The Wolves had just 21 seconds left after Hough’s score. Three complete passes took the ball to the Eagle 25 before time expired.

“The kids gave it everything they had,” Maggio said.

Though the Wolves lost, their season isn’t over. Coupeville has a nonleague game at Concrete at 7 p.m. Friday, Oct. 31. Maggio agreed it will be tough for his team to get ready for the game after the difficult loss to Klahowya, then said, “We will be fine; we will get ready; it’s a matter of pride.”

The Wolves opened the game by recovering an onside kick. However, it was three-and-out.

Klahowya scored on its first possession, and Coupeville responded with a 30-yard pass from Walstad to Hesselgrave. Walstad kicked the first of five successful PATs. The drive included a 30-yard run by Kelley.

The Wolves then recovered a fumble at midfield which led to a 10-yard Walstad to Hesselgrave touchdown.

A 64-yard pass play by Klahowya tied the score at 14 just before the end of the first quarter.

It was the Eagles’ turn to recover an onside kick. That began a scoring drive that included a 20-yard pass play that was tipped by two players before the Eagle receiver snared the throw.

Coupeville evened the game at 21 on a seven-yard run by Bayne after a 17-yard catch by Smith.

On Klahowya’s next play, Bayne intercepted.

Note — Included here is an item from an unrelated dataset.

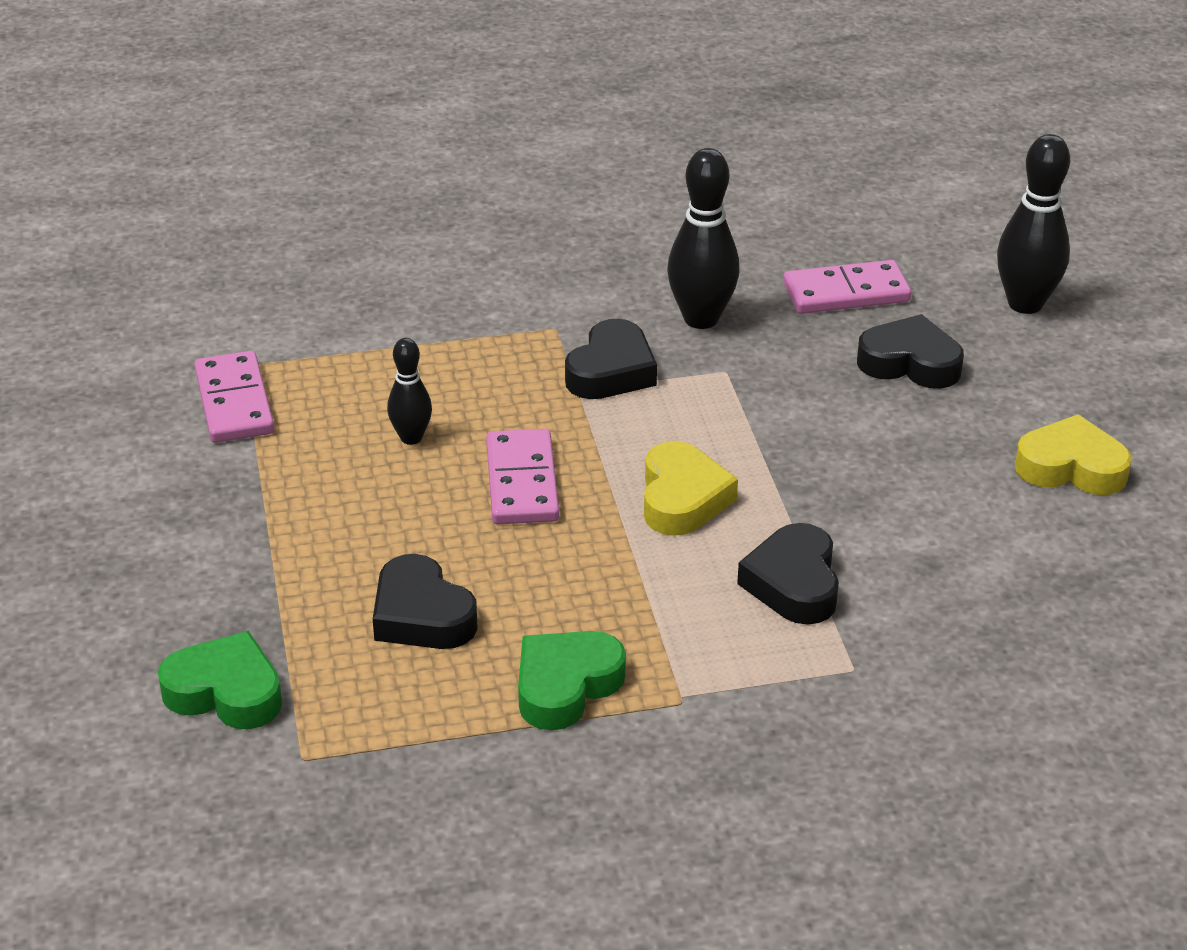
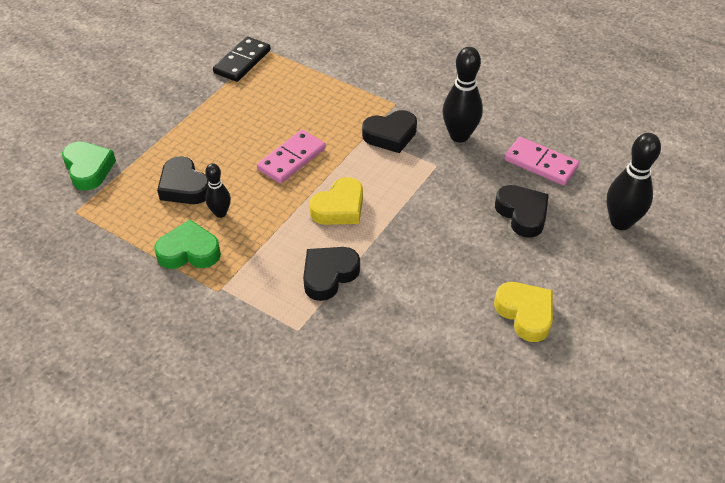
camera: 45 degrees right, 10 degrees up
pink domino [194,351,274,443] -> black domino [213,37,271,82]
black heart [373,554,478,649] -> black heart turned 45 degrees counterclockwise [157,156,209,204]
black bowling pin [387,338,432,445] -> black bowling pin moved to [205,163,231,218]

Moments later he caught a 46-yard halfback pass from Hesselgrave to make it 28-21, Coupeville.

Klahowya converted on a fourth-down play on the way to scoring with 17 seconds left in the half.

The two teams opened the second half by trading fumbles.

Kelley zipped 30 yards to the Eagle 15, but the drive stalled and Coupeville missed a 30-yard field goal.

For the second time in the third quarter, Hesselgrave sacked Eagle QB George Harris, causing a fumble that the Wolves recovered.

Coupeville moved in for a possible score, but on the first play of the fourth quarter, coughed up the ball at the Klahowya 3-yard line.

The Wolves held and forced an Eagle punt. That started the game’s closing sequence of three touchdowns in the final three and a half minutes.

Kelley, playing with a broken hand, finished the game with 162 rushing yards on 23 carries and led the defense with 10 tackles.

Hesselgrave added 57 yards on 10 carries, caught four passes for 69 yards and threw one pass for 46 yards. Defensively he had nine tackles, two sacks and two fumble recoveries.

Bayne ran for 43 yards on seven carries, caught three passes for 77 yards, recorded six tackles and intercepted a pass.

Smith snared three passes for 57 yards.

Walstad threw 16 passes, completing 10 for 181 yards.

Aaron Wright had nine tackles and returned two kickoffs for 34 yards.